| | Moraga Head Librarian Geneva Moss stands next to the Lucky Day collection. Photo Sophie Braccini | | | | | | Moraga has a new full-time head librarian in Geneva Moss, who has plans to set her mark in Moraga. A sweet and gentle personality, she comes with ideas and a sincere drive for serving the public.
It has been challenging these past six years to keep track of Moraga head librarians. They would stay for a few months, start modeling their own style, but be gone with the next season. Whether it was that the position was then part-time or that better professional opportunities arose, the position was a bit of a revolving door.
But now it is settled. Moss was the children's librarian in Antioch for over five years before she was promoted to Moraga. In Antioch she developed programs funded by grants to serve the needs of the population. In Moraga, where she has now been for a few months, she has discovered that residents that have complex requests and are interested in a whole gamut of issues.
And this is why Moss left her job in the commercial real estate industry 11 years ago: to interact and serve the public, be challenged by the requests and thrive in bringing answers and new services.
"People are overwhelmed by the amount of information that is available to them online and in print," says the librarian, who sees her role as a pilot in an ocean of information, giving direction to safely navigate to a destination. In Moraga people are looking for current event information and analysis, personal improvement, history and the arts.
Moss, who works Tuesday to Saturday makes sure that she spends a least one hour a day at the public desk, "I need to understand the local needs," she says.
One of the most successful program at the Moraga library at this time is the "Lucky Day Collection." Popular books can get enormous waiting list of some 200 names in the "hold" queue, and getting them can take months or even years. So the county library system came up with this fun idea: have in each library a rack where one copy of some of the most-wanted books is displayed and can be picked up and rented for three weeks on the spot (no renewals). "What I love about this is that I see people browsing there all the time and talking to each other about the books," says Moss - and that's how she sees a library as a powerful vector for building community.
Moss has not yet started to implement her own vision for new programs at the library. She is waiting for the new adult services librarian to start up shortly, but she already knows that the library will seek grants to propose cultural and art programs on a grander scale.
She has already started partnering with other local groups. Reaching teens is always a challenge, so Moss reached out to Campolindo High School's librarian to bring teen programs directly to the high school, and also opened it up to Joaquin Moraga Intermediate students.
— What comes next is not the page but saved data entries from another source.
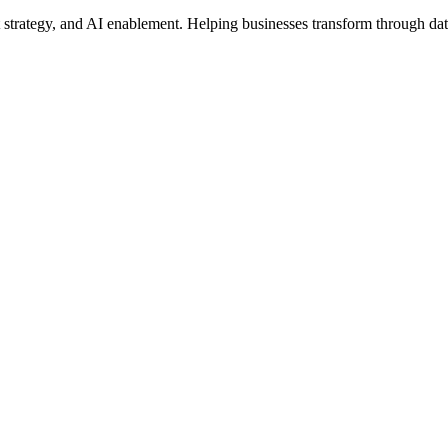
t strategy, and AI enablement. Helping businesses transform through dat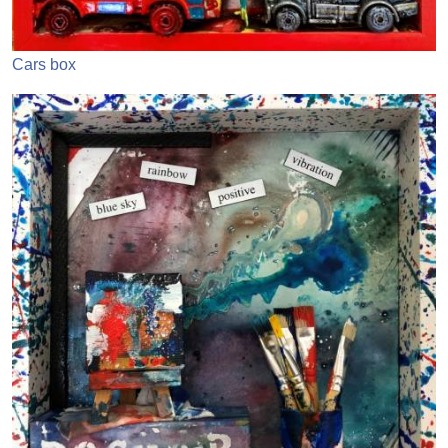
Cars box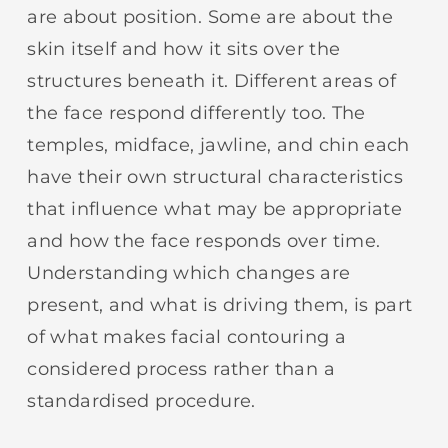
are about position. Some are about the
skin itself and how it sits over the
structures beneath it. Different areas of
the face respond differently too. The
temples, midface, jawline, and chin each
have their own structural characteristics
that influence what may be appropriate
and how the face responds over time.
Understanding which changes are
present, and what is driving them, is part
of what makes facial contouring a
considered process rather than a
standardised procedure.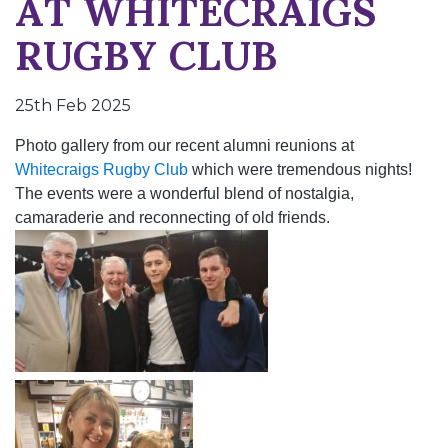
AT WHITECRAIGS
RUGBY CLUB
25th Feb 2025
Photo gallery from our recent alumni reunions at
Whitecraigs Rugby Club
which were tremendous nights!
The events were a wonderful blend of nostalgia,
camaraderie and reconnecting of old friends.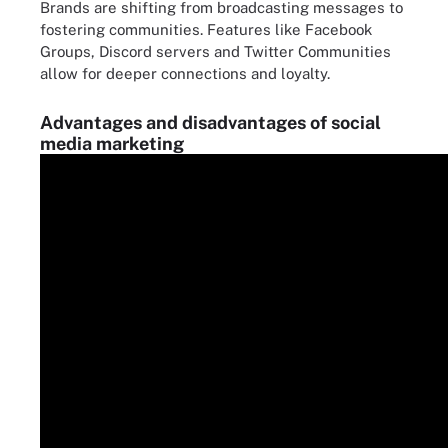
Brands are shifting from broadcasting messages to
fostering communities. Features like Facebook
Groups, Discord servers and Twitter Communities
allow for deeper connections and loyalty.
Advantages and disadvantages of social
media marketing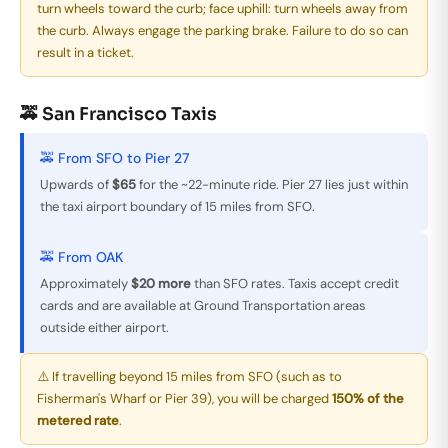
turn wheels toward the curb; face uphill: turn wheels away from
the curb. Always engage the parking brake. Failure to do so can
result in a ticket.
🚕 San Francisco Taxis
🚕 From SFO to Pier 27
Upwards of
$65
for the ~22-minute ride. Pier 27 lies just within
the taxi airport boundary of 15 miles from SFO.
🚕 From OAK
Approximately
$20 more
than SFO rates. Taxis accept credit
cards and are available at Ground Transportation areas
outside either airport.
⚠️ If travelling beyond 15 miles from SFO (such as to
Fisherman's Wharf or Pier 39), you will be charged
150% of the
metered rate
.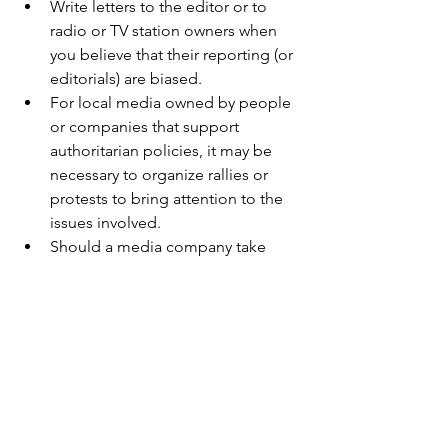
Write letters to the editor or to 
radio or TV station owners when 
you believe that their reporting (or 
editorials) are biased.
For local media owned by people 
or companies that support 
authoritarian policies, it may be 
necessary to organize rallies or 
protests to bring attention to the 
issues involved.
Should a media company take 
action to stifle free speech (of 
comedians, editors, reporters, 
etc.), it is appropriate to show your 
displeasure by cancelling your 
subscription ad/or boycotting its 
other businesses.
Should a media company start 
publishing or broadcasting lies, 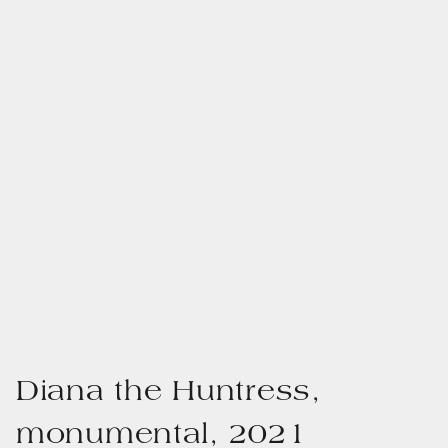
Diana the Huntress,
monumental, 2021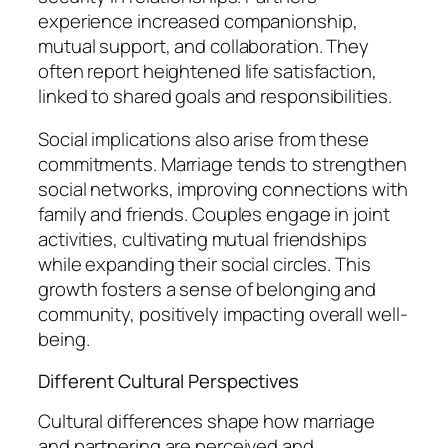
experience increased companionship,
mutual support, and collaboration. They
often report heightened life satisfaction,
linked to shared goals and responsibilities.
Social implications also arise from these
commitments. Marriage tends to strengthen
social networks, improving connections with
family and friends. Couples engage in joint
activities, cultivating mutual friendships
while expanding their social circles. This
growth fosters a sense of belonging and
community, positively impacting overall well-
being.
Different Cultural Perspectives
Cultural differences shape how marriage
and partnering are perceived and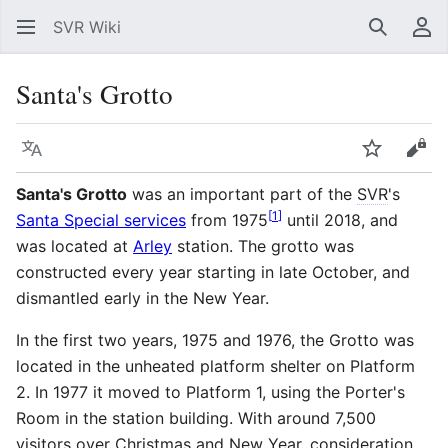
SVR Wiki
Search
Us
Santa's Grotto
Language
Watch
Vie
Santa's Grotto
was an important part of the
SVR
's
[
1
]
Santa Special services
from 1975
until 2018, and
was located at
Arley
station. The grotto was
constructed every year starting in late October, and
dismantled early in the New Year.
In the first two years, 1975 and 1976, the Grotto was
located in the unheated platform shelter on Platform
2. In 1977 it moved to Platform 1, using the Porter's
Room in the station building. With around 7,500
visitors over Christmas and New Year, consideration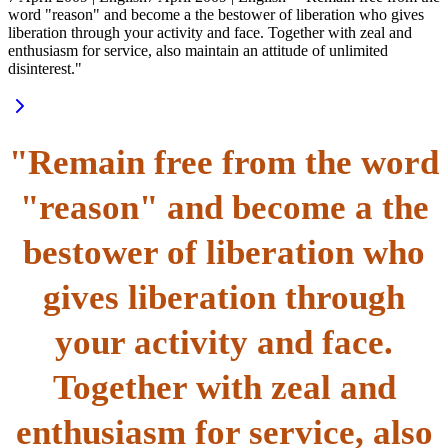
word "reason" and become a the bestower of liberation who gives
liberation through your activity and face. Together with zeal and
enthusiasm for service, also maintain an attitude of unlimited
disinterest."
"Remain free from the word
"reason" and become a the
bestower of liberation who
gives liberation through
your activity and face.
Together with zeal and
enthusiasm for service, also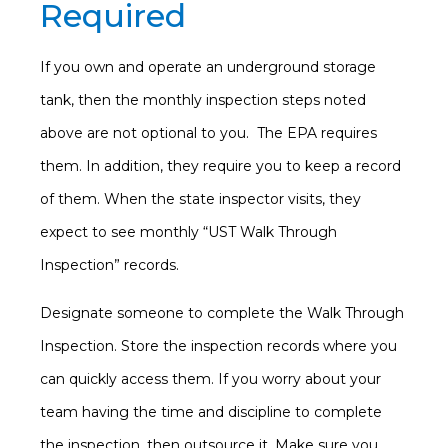
Required
If you own and operate an underground storage
tank, then the monthly inspection steps noted
above are not optional to you. The EPA requires
them. In addition, they require you to keep a record
of them. When the state inspector visits, they
expect to see monthly “UST Walk Through
Inspection” records.
Designate someone to complete the Walk Through
Inspection. Store the inspection records where you
can quickly access them. If you worry about your
team having the time and discipline to complete
the inspection, then outsource it. Make sure you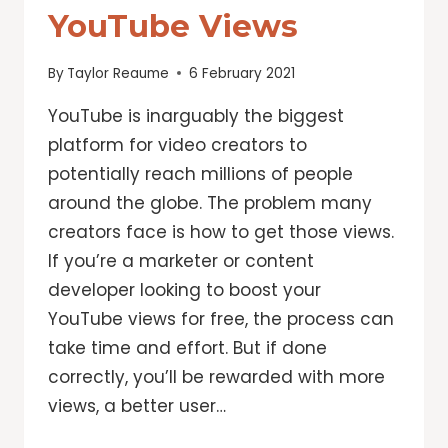
YouTube Views
By
Taylor Reaume
6 February 2021
YouTube is inarguably the biggest
platform for video creators to
potentially reach millions of people
around the globe. The problem many
creators face is how to get those views.
If you’re a marketer or content
developer looking to boost your
YouTube views for free, the process can
take time and effort. But if done
correctly, you’ll be rewarded with more
views, a better user…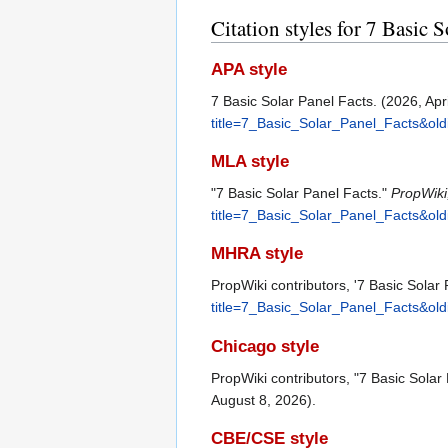
Citation styles for 7 Basic S
APA style
7 Basic Solar Panel Facts. (2026, Apr
title=7_Basic_Solar_Panel_Facts&ol
MLA style
"7 Basic Solar Panel Facts."
PropWiki
title=7_Basic_Solar_Panel_Facts&ol
MHRA style
PropWiki contributors, '7 Basic Solar
title=7_Basic_Solar_Panel_Facts&ol
Chicago style
PropWiki contributors, "7 Basic Solar
August 8, 2026).
CBE/CSE style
Moss is also in touch with the East Bay Regional Park District to propose programs that will combine literature with the exploration of the outdoors.
In her spare time, when she has time off parenting her own child, Moss of course loves to read. Three of her major areas of interest are young adult fiction, politics and Victorian literature or period pieces.
In the first category she recommends "Wintergirls" by Laurie Halse Anderson, which deals with the difficult topic of anorexia. She also recommends "Because Of Sex" by Gillian Thomas that analyzes the consequences of the Title VII Law, and Charles Dickens' "Great Expectations."